The problem, she says, is that people don’t talk about the issue. It is easier to ignore it, and push it aside. “It’s going to happen to all of us; why ignore it? There are lots of things you can do ahead of time: contacting home care agencies, contacting the local funeral homes, and contacting attorneys. Also, it puts people in the mindset that ‘this is the way I’m going; this is happening on my terms.’” This makes for an easier transition into adjusting to long-term care. Plus, having these precedents set in place long beforehand eliminates any unwanted situation that may come up.

Even professionals like Rebecca aren’t exempt from this advice. “As a family, we had talked about this forever, so, when the time came with my mom, I was like, ‘OK, I’ve read this chapter already. I know where we’re going now.’ But it was still hard, and there were still bumps in the road. Things didn’t go as planned, but because we talked about it, we had a general idea of what my mom wanted.”

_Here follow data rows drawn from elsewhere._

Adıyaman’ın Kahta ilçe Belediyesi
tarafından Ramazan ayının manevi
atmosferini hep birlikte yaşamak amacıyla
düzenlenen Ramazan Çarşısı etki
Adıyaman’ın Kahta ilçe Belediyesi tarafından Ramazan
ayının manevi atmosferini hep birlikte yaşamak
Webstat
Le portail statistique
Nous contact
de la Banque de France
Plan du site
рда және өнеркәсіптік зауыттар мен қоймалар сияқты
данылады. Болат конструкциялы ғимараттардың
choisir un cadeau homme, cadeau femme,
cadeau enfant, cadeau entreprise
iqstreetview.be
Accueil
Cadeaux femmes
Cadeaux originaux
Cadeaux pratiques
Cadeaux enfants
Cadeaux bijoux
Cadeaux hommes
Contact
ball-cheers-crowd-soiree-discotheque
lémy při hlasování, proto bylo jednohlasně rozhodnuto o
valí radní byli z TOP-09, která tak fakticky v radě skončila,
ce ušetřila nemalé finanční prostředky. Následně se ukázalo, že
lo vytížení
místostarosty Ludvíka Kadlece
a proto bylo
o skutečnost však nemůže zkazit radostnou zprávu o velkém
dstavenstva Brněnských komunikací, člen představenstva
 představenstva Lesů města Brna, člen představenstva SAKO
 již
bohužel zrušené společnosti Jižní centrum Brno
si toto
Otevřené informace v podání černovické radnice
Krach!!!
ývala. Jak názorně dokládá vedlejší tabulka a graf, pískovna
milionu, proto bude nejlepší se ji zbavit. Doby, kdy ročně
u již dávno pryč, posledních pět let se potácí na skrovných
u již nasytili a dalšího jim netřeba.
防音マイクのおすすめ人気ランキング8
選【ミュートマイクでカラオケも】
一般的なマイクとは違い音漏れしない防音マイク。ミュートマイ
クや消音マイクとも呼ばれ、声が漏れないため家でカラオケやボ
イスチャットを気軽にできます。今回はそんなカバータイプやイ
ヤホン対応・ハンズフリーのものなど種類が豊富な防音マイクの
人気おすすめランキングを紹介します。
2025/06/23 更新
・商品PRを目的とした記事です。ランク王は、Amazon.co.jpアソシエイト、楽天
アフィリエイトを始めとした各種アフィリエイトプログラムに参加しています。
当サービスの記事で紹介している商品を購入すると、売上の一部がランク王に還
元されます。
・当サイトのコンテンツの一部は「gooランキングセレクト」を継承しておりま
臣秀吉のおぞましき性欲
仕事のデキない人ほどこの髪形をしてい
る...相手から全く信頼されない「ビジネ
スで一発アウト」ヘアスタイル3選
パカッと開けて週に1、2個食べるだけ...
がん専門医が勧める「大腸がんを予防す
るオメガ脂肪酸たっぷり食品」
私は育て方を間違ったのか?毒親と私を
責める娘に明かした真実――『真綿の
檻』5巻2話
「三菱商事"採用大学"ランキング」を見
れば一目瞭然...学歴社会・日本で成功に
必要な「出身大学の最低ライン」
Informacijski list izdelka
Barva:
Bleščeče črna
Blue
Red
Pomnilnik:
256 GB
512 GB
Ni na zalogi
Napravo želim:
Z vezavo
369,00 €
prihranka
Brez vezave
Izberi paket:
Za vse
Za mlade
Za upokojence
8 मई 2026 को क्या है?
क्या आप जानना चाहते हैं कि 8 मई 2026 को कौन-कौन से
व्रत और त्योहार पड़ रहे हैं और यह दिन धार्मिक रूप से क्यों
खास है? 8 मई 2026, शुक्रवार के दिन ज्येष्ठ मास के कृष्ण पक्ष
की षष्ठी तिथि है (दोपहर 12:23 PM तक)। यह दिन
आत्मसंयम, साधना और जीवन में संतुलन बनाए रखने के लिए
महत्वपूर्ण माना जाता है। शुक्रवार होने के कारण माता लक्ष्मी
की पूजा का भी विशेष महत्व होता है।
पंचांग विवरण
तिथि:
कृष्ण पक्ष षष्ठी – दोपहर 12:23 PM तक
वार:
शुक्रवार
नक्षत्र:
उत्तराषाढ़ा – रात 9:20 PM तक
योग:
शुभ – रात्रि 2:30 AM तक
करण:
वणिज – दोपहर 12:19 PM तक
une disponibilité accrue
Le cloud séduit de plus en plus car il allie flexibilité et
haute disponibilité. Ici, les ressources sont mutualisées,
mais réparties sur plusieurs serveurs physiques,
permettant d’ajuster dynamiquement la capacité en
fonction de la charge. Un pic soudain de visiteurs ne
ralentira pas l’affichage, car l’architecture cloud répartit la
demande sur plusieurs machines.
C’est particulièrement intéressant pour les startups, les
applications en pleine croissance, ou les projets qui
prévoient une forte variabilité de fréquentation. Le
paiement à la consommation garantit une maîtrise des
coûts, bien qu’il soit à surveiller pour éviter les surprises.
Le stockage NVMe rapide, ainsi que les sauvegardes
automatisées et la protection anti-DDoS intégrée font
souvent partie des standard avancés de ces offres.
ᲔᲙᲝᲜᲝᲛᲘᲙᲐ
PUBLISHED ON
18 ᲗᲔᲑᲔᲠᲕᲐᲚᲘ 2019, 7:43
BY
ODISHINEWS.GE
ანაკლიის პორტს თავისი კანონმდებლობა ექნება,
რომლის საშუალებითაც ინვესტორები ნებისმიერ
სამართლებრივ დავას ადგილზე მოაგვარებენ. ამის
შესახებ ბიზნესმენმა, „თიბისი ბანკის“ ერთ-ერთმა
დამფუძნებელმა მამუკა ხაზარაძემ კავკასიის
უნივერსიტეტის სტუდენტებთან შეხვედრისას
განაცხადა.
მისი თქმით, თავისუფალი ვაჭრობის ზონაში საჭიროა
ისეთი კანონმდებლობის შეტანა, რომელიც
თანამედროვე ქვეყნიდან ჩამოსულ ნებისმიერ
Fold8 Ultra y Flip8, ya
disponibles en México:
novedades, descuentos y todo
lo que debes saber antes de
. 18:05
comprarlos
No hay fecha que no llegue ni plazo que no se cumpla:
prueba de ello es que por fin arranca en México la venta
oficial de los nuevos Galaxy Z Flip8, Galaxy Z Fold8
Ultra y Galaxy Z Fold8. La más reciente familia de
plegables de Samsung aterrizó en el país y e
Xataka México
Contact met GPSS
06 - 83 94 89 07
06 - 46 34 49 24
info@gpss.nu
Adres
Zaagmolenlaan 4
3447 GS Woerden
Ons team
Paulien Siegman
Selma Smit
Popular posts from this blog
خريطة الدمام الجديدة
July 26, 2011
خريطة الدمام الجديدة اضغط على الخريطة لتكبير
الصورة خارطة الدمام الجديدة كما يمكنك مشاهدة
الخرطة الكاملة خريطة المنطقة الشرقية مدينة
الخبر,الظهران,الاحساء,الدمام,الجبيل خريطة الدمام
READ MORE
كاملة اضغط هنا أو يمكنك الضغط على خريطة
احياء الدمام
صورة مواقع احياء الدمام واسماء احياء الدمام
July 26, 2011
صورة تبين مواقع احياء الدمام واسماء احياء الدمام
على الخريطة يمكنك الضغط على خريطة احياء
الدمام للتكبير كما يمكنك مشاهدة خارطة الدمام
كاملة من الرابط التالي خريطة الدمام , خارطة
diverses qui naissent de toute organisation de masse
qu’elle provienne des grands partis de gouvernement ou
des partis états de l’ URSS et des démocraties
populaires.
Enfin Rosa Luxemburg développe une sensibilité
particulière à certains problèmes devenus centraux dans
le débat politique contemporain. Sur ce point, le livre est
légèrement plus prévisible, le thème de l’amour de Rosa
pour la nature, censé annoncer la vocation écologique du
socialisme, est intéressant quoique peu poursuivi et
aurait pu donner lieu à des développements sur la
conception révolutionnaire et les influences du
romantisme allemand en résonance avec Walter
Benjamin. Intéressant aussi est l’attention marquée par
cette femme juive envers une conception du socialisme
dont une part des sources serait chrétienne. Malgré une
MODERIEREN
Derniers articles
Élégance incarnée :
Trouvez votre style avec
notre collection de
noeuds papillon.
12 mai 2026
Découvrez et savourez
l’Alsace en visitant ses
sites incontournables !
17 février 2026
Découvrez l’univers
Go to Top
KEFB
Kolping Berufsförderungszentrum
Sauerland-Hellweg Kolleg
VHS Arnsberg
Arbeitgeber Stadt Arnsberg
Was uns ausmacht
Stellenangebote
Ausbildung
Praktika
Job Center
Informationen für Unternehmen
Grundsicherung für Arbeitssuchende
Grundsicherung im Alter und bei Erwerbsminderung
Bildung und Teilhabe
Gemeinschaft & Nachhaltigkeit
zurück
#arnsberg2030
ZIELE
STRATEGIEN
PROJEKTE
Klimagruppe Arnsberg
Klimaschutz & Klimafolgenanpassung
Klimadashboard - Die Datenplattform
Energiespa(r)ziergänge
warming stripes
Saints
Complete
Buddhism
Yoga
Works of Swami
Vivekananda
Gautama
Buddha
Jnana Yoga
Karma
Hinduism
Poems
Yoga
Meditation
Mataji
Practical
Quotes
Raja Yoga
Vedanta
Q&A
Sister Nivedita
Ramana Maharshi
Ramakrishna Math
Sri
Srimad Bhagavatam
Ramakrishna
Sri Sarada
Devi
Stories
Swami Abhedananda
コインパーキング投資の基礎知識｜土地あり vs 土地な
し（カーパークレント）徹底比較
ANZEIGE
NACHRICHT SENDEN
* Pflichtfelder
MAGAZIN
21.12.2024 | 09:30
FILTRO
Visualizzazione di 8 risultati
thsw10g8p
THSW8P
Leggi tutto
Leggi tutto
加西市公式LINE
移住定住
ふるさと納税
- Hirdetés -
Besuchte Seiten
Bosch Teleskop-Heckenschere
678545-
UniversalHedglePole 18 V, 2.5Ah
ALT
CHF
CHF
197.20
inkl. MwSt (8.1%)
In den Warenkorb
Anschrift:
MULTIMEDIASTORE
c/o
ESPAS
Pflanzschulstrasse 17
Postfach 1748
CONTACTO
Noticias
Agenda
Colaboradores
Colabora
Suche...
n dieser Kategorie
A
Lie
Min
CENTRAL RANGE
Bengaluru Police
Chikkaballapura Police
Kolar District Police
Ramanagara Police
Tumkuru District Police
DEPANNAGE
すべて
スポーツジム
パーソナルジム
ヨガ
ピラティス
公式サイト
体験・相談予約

Ultimately, we all take on some type of caregiver role with elderly parents, even if we don’t live with them or provide daily care. As mom or dad, they once devoted their time and energy to our well-being; now, as adult children, we find ourselves doing the same for them. No matter how you look at it, caring for elderly parents means making sure they are safe, happy, and taken care of with the dignity they deserve.

“Dignity. That’s so important,” says Rebecca. “It is important to be able to give them quality in the days they have left. Once you lose the feeling of dignity, you start to lose your feeling of self, and this happens silently. We don’t see it coming.”
Rebecca pauses. “It sucks, there’s just no other way to say it. But at some point, we’ll all go through some version of this. There’s no reason to do it alone.”

Finding the right mix of welfare and happiness takes some time and is a dynamic condition that will change over time, perhaps even day to day. Don’t worry or stress out. Remember, you are not alone. Staying informed, considering their happiness and comfort, and making use of as many supportive resources as possible, is the best approach when caring for elderly parents.